Mr. Koch brought craft beer eastward, door to door. Five generations of Koch men before him had been involved in brewing, first in Germany, then in the States; but young Jim opted instead for studying government at Harvard. In 1971, he entered a demanding graduate program at the university that offered dual degrees in business and law (it was then that Mr. Koch ran against a guy named Willard “Mitt” Romney for class president and lost). But Harvard wasn’t really Mr. Koch’s scene.
He took time off to coach Outward Bound in the West, where he learned management principles that would serve him well… in something. He didn't know what yet. One of those principles sprang from giving his students less nylon string for tent-pitching, etc., than they really needed; he discovered that the students would make do with the amount of string they had: Mr. Koch’s own personal string theory!
He returned to Harvard, and less than 10 years later, found that something he was training for in the family calling. Using an old lager recipe uncovered in his parents’ attic, the Boston Beer Company (a.k.a. Sam Adams) was born. Mr. Koch schlepped his product door to door, starting in 1984, to Boston area bars and restaurants, meeting incredulity with a honed sales pitch, and using his string theory to do as much as he could with what little he had.
Today, Sam Adams has the largest market share of any independent craft brewer (though, compared to the Big Breweries, it’s still a speck on our palatal windshield).

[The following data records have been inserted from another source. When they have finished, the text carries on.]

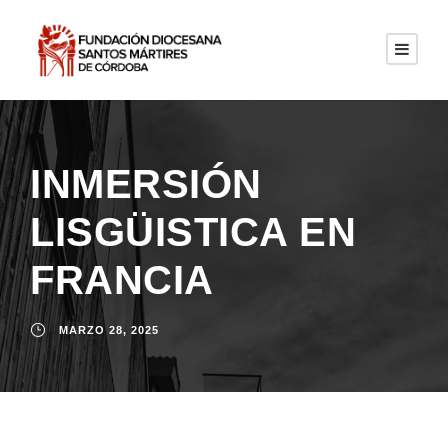
INMERSIÓN
LISGÜISTICA EN
FRANCIA
MARZO 28, 2025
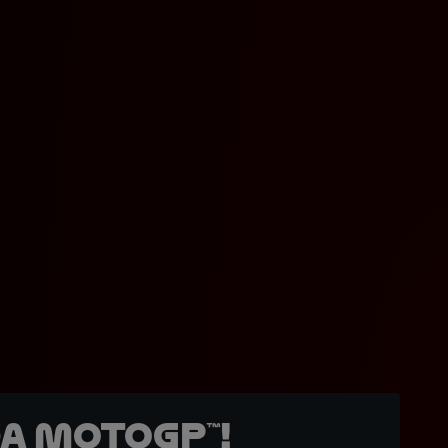
a MotoGP™!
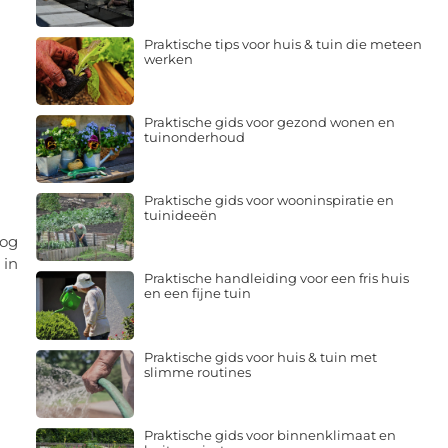
Praktische tips voor huis & tuin die meteen
werken
Praktische gids voor gezond wonen en
tuinonderhoud
Praktische gids voor wooninspiratie en
tuinideeën
fog
 in
Praktische handleiding voor een fris huis
en een fijne tuin
Praktische gids voor huis & tuin met
slimme routines
Praktische gids voor binnenklimaat en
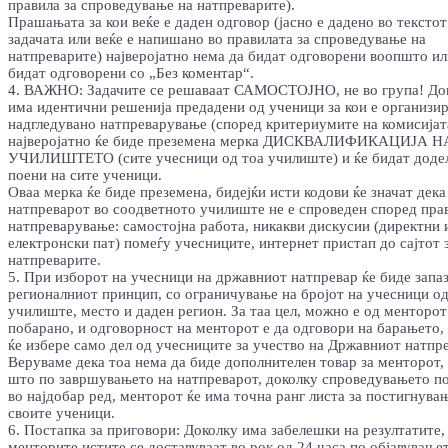
правила за спроведување на натпреварите).
Прашањата за кои веќе е даден одговор (јасно е дадено во текстот
задачата или веќе е напишано во правилата за спроведување на
натпреварите) најверојатно нема да бидат одговорени воопшто ил
бидат одговорени со „Без коментар“.
4. ВАЖНО: Задачите се решаваат САМОСТОЈНО, не во група! До
има идентични решенија предадени од ученици за кои е организи
надгледувано натпреварување (според критериумите на комисијат
најверојатно ќе биде преземена мерка ДИСКВАЛИФИКАЦИЈА Н
УЧИЛИШТЕТО (сите учесници од тоа училиште) и ќе бидат доде
поени на сите ученици.
Оваа мерка ќе биде преземена, бидејќи исти кодови ќе значат дека
натпреварот во соодветното училиште не е спроведен според прав
натпреварување: самостојна работа, никакви дискусии (директни 
електронски пат) помеѓу учесниците, интернет пристап до сајтот 
натпреварите.
5. При изборот на учесници на државниот натпревар ќе биде запа
регионалниот принцип, со ограничување на бројот на учесници о
училиште, место и даден регион. За таа цел, можно е од менторот
побарано, и одговорност на менторот е да одговори на барањето,
ќе избере само дел од учесниците за учество на Државниот натпр
Веруваме дека тоа нема да биде дополнителен товар за менторот,
што по завршувањето на натпреварот, доколку спроведувањето п
во најдобар ред, менторот ќе има точна ранг листа за постигнува
своите ученици.
6. Постапка за приговори: Доколку има забелешки на резултатите,
менторите истите се доставуваат во рок од 24 часа по објавување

Mr. Eckhardt is the only non-commercial brewer worthy of this short list. An inveterate raconteur, he first tasted good beer while a radio operator in the Marines. He was stationed in Japan of all places, during the Korean War, and the beer? Tuborg from Denmark. When he got back to the States, Mr. Eckhardt, who would settle in Portland, Ore. (that’s important), and from there visit Fritz Maytag’s Anchor Steam. There he discovered the second flavorful beer of his life and came to the realization such a thing could be (re)created in the United States, even as there remained a woeful dearth of both ingredients and know-how.
Nevertheless, Mr. Eckhardt began teaching homebrewing courses in Portland at a junior college and through a local winemaking-supply store; and, at the encouragement of the store’s owner, in 1969 wrote the seminal A Treatise on Lager Beers: A Handbook for Americans and Canadians on Lager Beer. It became for the times the step-by-step guide to homebrewing the world’s most popular beer style (this was, mind you, 10 years before homebrewing was legalized by the federal government).
Mr. Eckhardt eventually pecked out what was the first regular beer column in an American newspaper, for The Oregonian in Portland, which he fast helped make one of the beer capitals of the world: It now has over three dozen craft breweries, much more than cities many times its size, such as New York and Chicago. One way he did that: Suggest new styles to local brewers, and then write about the styles being brewed locally. Sunrise, sunrise—craft beer grows.